• **JOB**:
Decide whether each of the following statements agrees with the note on Giacomo del Po below. Answer yes or no for each, quoting the words of the note that decide it.
1. Giacomo del Po was admitted to the Accademia di San Luca at the age of twenty-two.
2. Giacomo del Po was born in Naples.
3. The attribution of the drawing to Giacomo del Po was proposed by Nicola Spinosa.

Bologna, Molinari Pradelli collection

Italy, private collection

France, private collection

Exhibitions:

M. Picone, « Bolletino d’Arte », XLII, 1957, under number 169, 309

Nicola Spinosa, Pittura napoletana del Settecento. Dal Barocco al Rococò, Naples, 1993

La raccolta Molinari Pradelli, dipinti del Sei e Settecento, [exh. cat.], Bologne, Palazzo del Podestà, 26 May - 29 August 1984

The attribution proposed in 1957 by Anthony Clark, linking our drawing to the corpus of Giacomo del Po’s graphic work, appears entirely convincing.

Born in Rome in 1652, Giacomo del Po received his artistic training at a very early age from his father, the Baroque painter Pietro del Po. His talent quickly asserted itself and, in 1674, at only twenty-two years of age, he was admitted to the Accademia di San Luca, where he subsequently held the posts of Professor of Anatomy and Master of Ceremonies. When his family left Rome to settle in Naples, he contributed to the decoration of private villas belonging to the local nobility. There he fully developed his artistic sensibility and demonstrated a particular interest in allegorical painting, a field in which his creative imagination was able to flourish freely. In the following years, his mural frescoes and ceiling decorations combined natural chromatic harmonies with faux-stucco effects, making a major contribution to the development of Neapolitan painting in the eighteenth century. In this context, he produced numerous preparatory graphic studies, of which our work is a remarkable example.

• **DATASET EXCERPTS**:
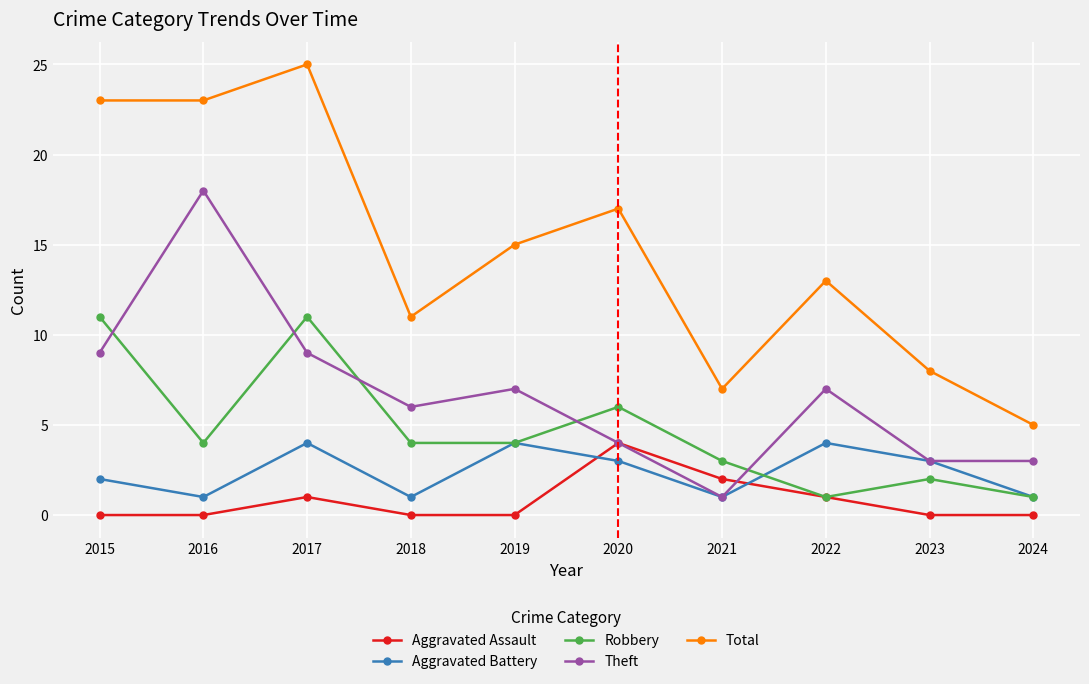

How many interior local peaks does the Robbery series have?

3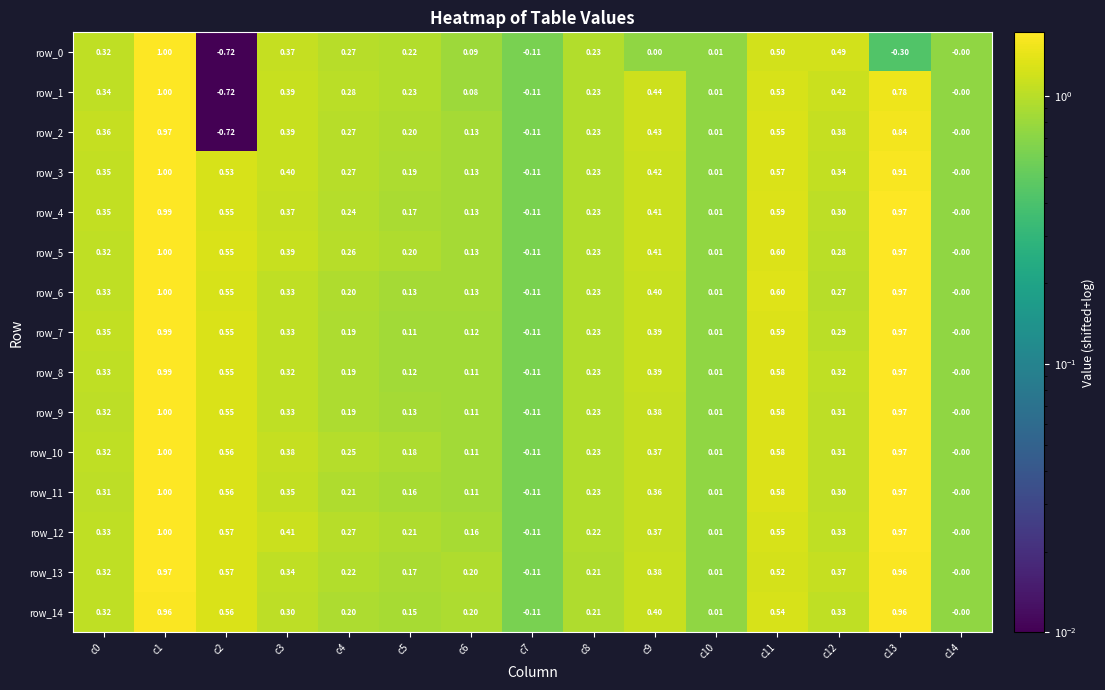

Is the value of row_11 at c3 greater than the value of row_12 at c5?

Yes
--
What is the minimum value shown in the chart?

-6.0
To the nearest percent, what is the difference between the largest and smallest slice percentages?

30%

• **OUTPUT BELOW**:
1. Yes: "in 1674, at only twenty-two years of age, he was admitted to the Accademia di San Luca"
2. No: "Born in Rome in 1652"
3. No: "The attribution proposed in 1957 by Anthony Clark"